- [Exercise instructions] Copy the records below in full and leave every image out of the copy.
•••
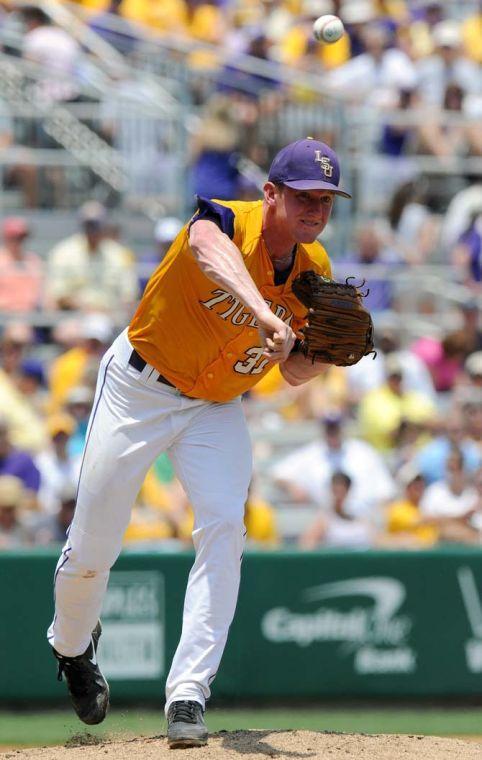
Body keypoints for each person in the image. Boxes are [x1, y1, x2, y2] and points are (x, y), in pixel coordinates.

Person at [46, 137, 352, 747]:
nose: (316, 209)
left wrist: (321, 356)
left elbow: (293, 372)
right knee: (93, 543)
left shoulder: (315, 272)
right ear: (271, 193)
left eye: (326, 199)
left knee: (224, 528)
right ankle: (72, 645)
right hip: (141, 386)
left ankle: (188, 693)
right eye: (303, 196)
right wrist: (265, 315)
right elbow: (204, 247)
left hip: (215, 406)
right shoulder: (224, 219)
•••
- [Exercise output]
Body keypoints for each person in the image. Boxes are [x1, y1, x2, y2] and points are (x, y), in pixel coordinates.

Person at [46, 137, 352, 747]:
nose: (316, 209)
left wrist: (321, 356)
left elbow: (293, 372)
right knee: (93, 543)
left shoulder: (315, 272)
right ear: (271, 193)
left eye: (326, 199)
left knee: (224, 528)
right ankle: (72, 645)
right hip: (141, 386)
left ankle: (188, 693)
right eye: (303, 196)
right wrist: (265, 315)
right elbow: (204, 247)
left hip: (215, 406)
right shoulder: (224, 219)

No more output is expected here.